Michele explains to us that his mother died in the hospital after a short and seemingly minor illness; a bout of diahrrea actually, which quickly escalated into increasingly serious conditions until she expired. I am just offering Michele my condolences, when Lydia walks up to us saying "Who croaked?"
We all act like we didn't hear her correctly; so she says it again: "Who croaked?"
Lillian pulls Lydia aside to explain to her that she can't talk that way. Lydia has a puzzled expression, matched by Michele's look of chagrin and annoyance. Michele says to Lydia, "That's not a very nice thing to say." As I'm trying to figure a delicate way out of this dilemma, Lydia obviously is not making sense of Lillian's exhortation to be more polite and understanding.
Lydia says, "When I walked into the room, something croaked at me. I'm just want to know who croaked; you know, like a frog."

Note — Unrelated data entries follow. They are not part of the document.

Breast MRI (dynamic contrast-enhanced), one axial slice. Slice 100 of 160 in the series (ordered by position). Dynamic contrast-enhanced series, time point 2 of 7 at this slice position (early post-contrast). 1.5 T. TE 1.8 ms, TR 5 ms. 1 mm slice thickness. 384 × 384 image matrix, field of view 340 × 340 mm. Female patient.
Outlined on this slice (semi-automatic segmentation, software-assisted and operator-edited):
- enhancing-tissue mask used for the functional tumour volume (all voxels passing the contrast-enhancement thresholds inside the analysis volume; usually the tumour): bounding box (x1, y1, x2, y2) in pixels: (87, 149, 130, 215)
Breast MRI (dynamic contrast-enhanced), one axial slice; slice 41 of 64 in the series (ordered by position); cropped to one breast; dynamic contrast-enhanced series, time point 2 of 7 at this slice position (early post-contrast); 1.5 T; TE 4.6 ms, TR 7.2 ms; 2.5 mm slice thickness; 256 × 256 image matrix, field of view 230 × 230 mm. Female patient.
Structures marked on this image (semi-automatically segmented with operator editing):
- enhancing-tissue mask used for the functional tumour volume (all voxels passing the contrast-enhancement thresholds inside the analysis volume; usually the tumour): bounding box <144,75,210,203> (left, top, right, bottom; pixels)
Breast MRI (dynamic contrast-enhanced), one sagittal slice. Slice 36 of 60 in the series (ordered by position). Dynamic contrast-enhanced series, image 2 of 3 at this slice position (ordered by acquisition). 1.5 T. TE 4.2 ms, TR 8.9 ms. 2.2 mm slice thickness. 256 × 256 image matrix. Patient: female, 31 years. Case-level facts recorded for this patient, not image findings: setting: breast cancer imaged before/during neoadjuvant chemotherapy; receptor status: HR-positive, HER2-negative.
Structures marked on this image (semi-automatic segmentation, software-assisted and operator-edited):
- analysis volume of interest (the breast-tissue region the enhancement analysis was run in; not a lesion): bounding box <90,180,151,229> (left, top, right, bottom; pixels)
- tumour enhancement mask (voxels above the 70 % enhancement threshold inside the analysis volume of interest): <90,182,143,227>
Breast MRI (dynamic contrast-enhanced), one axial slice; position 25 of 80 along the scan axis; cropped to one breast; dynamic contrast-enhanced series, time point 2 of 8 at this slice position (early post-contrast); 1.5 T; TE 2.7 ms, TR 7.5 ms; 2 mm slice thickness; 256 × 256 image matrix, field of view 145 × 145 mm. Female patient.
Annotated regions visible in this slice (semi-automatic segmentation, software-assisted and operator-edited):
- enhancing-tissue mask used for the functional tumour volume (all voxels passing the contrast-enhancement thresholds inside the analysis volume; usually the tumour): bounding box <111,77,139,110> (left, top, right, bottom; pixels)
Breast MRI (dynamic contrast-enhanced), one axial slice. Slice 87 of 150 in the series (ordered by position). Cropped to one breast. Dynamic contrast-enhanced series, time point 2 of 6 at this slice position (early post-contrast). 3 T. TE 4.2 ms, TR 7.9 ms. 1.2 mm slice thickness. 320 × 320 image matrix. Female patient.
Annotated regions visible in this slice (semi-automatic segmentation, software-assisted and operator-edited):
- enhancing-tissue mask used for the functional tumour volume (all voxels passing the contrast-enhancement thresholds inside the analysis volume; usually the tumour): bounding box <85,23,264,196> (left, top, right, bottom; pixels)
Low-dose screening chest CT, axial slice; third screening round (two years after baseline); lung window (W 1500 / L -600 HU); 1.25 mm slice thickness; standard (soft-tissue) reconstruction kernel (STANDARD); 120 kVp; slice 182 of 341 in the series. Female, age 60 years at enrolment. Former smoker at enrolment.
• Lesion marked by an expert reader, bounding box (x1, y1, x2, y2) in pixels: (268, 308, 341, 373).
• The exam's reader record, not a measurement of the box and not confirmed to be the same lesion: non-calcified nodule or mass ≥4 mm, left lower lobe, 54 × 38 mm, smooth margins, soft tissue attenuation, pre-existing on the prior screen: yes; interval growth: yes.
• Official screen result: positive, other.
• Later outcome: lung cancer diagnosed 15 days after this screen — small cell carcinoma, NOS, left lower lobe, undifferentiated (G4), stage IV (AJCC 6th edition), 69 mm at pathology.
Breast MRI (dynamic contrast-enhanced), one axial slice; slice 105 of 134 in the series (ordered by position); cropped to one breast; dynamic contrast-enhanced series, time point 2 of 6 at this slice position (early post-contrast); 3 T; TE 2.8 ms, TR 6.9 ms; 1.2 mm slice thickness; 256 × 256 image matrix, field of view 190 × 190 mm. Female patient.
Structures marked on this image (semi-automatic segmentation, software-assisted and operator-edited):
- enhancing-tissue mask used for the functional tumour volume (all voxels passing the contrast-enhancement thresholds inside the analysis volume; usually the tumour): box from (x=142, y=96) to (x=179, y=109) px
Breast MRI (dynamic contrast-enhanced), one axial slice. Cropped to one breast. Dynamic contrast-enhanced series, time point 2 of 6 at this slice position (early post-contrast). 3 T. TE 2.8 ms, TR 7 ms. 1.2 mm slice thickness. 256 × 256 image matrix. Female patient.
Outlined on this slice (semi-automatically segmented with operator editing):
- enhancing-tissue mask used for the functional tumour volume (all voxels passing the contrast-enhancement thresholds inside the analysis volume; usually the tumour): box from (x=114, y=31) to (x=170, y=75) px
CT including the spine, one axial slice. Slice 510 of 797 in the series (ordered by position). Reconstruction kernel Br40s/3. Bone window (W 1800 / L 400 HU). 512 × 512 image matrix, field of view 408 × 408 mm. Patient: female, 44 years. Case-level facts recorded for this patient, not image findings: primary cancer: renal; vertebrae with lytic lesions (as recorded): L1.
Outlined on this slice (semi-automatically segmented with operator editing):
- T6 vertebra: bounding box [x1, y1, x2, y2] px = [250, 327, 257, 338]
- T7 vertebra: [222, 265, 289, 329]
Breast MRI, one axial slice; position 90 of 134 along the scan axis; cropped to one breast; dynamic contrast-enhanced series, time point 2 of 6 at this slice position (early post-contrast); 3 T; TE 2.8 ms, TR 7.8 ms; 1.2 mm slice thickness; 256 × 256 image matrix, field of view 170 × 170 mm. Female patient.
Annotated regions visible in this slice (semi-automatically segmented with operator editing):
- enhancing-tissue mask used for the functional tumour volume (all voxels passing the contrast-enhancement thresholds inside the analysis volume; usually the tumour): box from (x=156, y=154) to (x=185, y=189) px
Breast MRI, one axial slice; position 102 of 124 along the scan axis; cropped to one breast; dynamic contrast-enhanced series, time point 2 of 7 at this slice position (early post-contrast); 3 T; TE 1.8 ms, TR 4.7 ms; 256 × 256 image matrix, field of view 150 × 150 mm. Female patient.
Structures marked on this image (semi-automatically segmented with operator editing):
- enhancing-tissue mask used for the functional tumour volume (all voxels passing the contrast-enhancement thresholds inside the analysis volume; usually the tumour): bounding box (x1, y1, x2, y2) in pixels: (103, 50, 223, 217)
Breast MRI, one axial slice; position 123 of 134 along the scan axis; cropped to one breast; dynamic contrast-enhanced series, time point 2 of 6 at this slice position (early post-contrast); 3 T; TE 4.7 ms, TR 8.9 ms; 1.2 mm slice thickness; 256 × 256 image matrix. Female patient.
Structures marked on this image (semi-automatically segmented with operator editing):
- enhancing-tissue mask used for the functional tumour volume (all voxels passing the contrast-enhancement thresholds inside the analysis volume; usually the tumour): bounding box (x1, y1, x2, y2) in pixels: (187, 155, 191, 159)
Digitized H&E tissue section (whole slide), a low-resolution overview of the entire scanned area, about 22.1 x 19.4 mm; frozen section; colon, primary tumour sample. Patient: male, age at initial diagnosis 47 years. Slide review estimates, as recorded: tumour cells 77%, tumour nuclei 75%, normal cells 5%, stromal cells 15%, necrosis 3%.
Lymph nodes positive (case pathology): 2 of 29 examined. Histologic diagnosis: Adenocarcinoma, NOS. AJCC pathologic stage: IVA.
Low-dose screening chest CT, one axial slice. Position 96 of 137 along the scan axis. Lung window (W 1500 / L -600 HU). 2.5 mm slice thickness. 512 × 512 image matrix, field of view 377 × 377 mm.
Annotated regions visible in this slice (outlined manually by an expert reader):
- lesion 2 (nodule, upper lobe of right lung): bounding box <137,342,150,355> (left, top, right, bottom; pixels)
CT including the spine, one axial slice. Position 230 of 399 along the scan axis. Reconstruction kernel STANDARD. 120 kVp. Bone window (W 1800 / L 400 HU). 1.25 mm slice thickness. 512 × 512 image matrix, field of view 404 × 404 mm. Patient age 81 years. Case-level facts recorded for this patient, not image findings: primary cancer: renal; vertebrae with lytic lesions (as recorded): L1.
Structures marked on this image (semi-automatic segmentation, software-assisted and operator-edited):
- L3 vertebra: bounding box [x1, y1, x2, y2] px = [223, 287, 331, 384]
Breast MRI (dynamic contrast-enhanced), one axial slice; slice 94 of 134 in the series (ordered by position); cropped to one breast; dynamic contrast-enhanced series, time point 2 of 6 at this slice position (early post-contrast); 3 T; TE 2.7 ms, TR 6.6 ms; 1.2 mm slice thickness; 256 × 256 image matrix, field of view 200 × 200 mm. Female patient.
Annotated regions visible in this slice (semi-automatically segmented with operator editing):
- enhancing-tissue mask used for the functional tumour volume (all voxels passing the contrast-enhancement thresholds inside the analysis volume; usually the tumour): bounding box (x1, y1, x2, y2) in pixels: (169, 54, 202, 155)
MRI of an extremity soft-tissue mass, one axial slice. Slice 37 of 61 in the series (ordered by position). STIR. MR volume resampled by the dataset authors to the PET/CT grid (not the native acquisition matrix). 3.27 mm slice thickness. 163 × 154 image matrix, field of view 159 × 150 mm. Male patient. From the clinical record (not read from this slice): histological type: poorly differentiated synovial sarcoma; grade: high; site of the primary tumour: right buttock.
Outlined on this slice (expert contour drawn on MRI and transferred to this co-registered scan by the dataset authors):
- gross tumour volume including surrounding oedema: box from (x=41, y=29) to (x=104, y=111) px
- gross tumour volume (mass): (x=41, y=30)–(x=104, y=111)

Looking down, next to where she was standing across the room, Lillian and I both see a large green plastic frog next to one of the arm chairs. Michele's one-year old, Gabriel walks past, and it gives out a loud "Burp!". We both point at the blurping device.
"What's that thing?" I ask Michele.
"Oh," he says, "that's our motion-detecting-green-frog-burglar- alarm."
Gabriel goes near it again, jumping up and down and laughing.
"Croak! Croak! Croak!" chirps the frog.